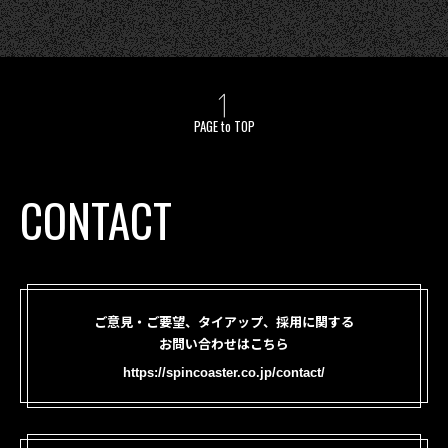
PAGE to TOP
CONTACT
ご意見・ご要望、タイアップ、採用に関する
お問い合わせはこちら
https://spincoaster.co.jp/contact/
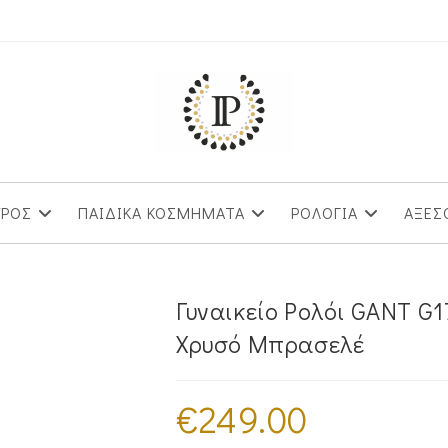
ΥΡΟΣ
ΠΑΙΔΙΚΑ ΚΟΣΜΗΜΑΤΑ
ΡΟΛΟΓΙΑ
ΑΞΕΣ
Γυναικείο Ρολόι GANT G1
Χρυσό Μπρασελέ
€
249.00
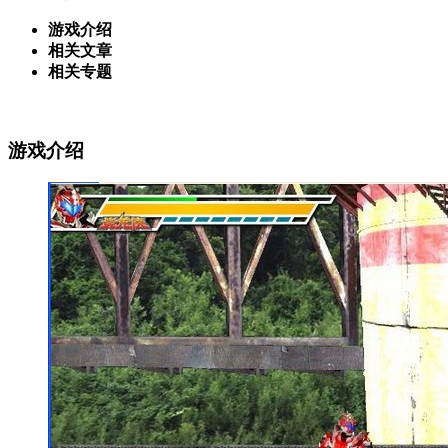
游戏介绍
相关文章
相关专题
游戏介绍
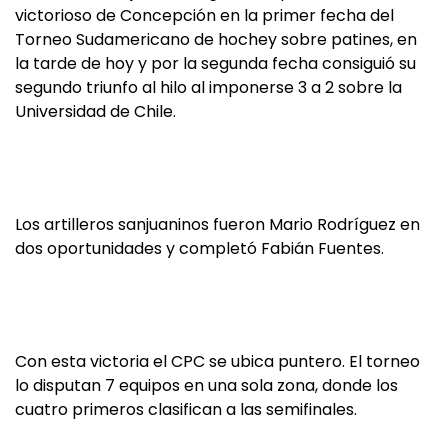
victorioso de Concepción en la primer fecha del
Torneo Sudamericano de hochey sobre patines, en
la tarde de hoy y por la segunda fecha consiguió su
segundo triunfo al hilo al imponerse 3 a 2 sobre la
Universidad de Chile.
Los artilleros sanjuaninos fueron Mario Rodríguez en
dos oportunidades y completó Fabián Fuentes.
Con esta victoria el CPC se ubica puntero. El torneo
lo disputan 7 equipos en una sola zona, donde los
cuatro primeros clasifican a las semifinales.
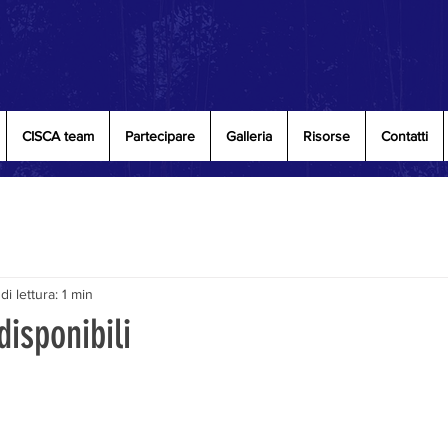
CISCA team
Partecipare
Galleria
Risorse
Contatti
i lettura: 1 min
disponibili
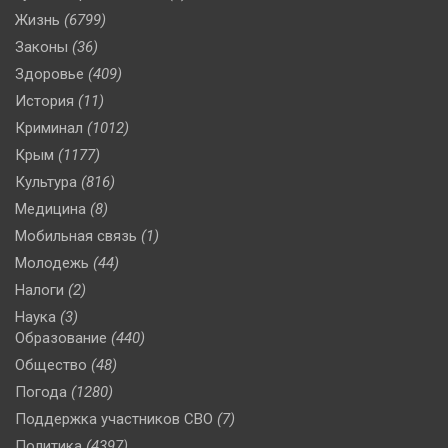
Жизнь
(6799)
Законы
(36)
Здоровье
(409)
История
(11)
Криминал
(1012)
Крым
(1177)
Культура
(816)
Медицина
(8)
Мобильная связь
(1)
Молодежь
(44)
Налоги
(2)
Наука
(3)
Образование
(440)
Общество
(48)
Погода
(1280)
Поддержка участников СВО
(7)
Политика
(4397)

========================================

Search the lines above for the string "fecha", then show every one that has it.

_Answer below_
victorioso de Concepción en la primer fecha del
la tarde de hoy y por la segunda fecha consiguió su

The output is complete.